SEATTLE -- The Mariners have an agreement in place to bring Brant Brown onto their coaching staff, a source told MLB.com on Wednesday night. The club has not confirmed.

It’s unclear what the exact role and title will be, but Brown was the Marlins' hitting coach last season.

The move brings into clearer focus what Seattle’s staff will look like under manager Scott Servais in 2024, with the entire group expected to return other than Stephen Vogt, whom the Guardians hired as their manager earlier this month. Mariners president of baseball operations Jerry Dipoto told reporters at the GM Meetings last week that Vogt was slated to be promoted to a bench-coach role had he remained.
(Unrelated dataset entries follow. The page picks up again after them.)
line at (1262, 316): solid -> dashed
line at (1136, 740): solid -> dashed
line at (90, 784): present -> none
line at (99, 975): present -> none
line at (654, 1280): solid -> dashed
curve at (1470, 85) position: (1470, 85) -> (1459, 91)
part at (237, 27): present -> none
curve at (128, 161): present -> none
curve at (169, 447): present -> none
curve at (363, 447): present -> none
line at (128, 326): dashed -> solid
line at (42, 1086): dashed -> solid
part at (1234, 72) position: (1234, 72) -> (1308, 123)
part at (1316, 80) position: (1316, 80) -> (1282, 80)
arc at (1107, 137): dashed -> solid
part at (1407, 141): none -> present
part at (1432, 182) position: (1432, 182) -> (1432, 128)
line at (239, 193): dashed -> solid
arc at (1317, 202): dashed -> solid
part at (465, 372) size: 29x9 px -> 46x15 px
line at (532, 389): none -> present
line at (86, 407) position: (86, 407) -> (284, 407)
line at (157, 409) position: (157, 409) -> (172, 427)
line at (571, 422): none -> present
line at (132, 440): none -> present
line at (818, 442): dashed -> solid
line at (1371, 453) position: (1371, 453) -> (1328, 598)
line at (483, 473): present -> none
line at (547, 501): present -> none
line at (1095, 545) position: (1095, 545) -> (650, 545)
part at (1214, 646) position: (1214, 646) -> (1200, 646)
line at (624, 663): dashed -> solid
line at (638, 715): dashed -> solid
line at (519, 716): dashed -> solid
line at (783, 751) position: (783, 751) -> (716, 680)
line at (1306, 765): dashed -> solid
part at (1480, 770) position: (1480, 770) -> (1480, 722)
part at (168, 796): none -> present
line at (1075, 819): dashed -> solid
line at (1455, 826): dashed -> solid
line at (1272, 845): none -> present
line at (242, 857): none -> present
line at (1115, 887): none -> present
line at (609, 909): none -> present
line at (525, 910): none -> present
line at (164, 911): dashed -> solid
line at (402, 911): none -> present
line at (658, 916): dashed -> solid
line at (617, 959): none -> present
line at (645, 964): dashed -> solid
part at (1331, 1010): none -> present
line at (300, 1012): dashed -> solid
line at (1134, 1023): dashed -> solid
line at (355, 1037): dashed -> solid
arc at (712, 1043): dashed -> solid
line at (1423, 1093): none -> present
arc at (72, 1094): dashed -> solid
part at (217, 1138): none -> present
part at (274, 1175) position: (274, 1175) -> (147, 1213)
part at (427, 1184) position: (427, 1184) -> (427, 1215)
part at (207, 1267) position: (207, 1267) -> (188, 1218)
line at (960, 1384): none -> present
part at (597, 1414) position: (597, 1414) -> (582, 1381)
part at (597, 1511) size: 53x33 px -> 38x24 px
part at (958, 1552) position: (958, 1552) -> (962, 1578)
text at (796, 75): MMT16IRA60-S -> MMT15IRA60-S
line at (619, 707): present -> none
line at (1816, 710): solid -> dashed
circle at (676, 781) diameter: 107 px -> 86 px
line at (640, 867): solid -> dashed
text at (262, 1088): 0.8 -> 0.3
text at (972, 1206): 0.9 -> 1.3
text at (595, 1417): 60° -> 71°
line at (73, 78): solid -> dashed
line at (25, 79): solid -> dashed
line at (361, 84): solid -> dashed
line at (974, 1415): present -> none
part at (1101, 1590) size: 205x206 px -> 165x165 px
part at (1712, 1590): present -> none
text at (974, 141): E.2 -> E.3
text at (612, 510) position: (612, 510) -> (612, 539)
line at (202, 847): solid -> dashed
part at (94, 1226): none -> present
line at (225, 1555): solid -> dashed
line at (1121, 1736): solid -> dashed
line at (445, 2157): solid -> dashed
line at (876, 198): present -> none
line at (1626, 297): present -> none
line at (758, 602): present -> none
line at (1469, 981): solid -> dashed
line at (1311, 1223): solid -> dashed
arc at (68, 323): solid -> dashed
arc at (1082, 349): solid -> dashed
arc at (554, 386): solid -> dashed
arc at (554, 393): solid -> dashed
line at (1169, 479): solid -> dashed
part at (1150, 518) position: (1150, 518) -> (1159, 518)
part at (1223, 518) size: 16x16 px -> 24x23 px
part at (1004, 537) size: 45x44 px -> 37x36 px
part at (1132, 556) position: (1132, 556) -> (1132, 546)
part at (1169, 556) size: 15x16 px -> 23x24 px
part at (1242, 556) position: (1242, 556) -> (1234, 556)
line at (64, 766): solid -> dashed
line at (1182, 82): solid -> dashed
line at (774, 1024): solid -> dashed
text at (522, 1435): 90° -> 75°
Vogt vacated his position as Seattle’s bullpen coach after one season following a successful 10-year playing career, and Tony Arnerich will shift to that post after spending the past two seasons as the club’s hitting coach alongside director of hitting strategy Jarret DeHart. The Mariners had gone with a two-man operation before Tim Laker left after 2021.

Brown rejoins the organization after spending the 2013-17 seasons contributing in Seattle’s farm system, serving as the Minor League offensive coordinator in his final year before joining the Dodgers’ Major League coaching staff.

Prior, he was the Mariners’ Minor League outfield coordinator, and before that, he’d spent six seasons as a hitting coach in the Rangers’ organization, where he began his coaching career after playing parts of seasons in the Majors, including three alongside Servais with the Cubs from 1996-98.

It’s Brown's most recent roles that have put him back on the Mariners’ radar.

In Miami, Brown oversaw a Marlins lineup that surprised the industry by climbing all the way to the postseason for just the second time since 2003. There, he worked with players like batting champion Luis Arraez and slugger Jorge Soler, who recently became a free agent and could be a Mariners target. For all of their upstart success, the Marlins are experiencing significant turnover this offseason to the staff of Skip Schumaker, who just won the National League Manager of the Year Award in his first season.

Brown was the Dodgers' hitting coach from 2020-22 after being promoted from assistant hitting coach, a role he served from 2018-19. Los Angeles reached the postseason in each of those years largely on the shoulders of an elite offense. Personnel was certainly a factor there, too, including Cody Bellinger and Justin Turner, both of whom are free agents and could potentially be fits in Seattle.

Brown will bring his pedigree to T-Mobile Park, a venue well known to be more of a disadvantage to hitters, particularly in the cooler months. The Mariners ranked average to slightly above average by most metrics last year, but the lineup was also the most glaring culprit behind their most significant shortcomings.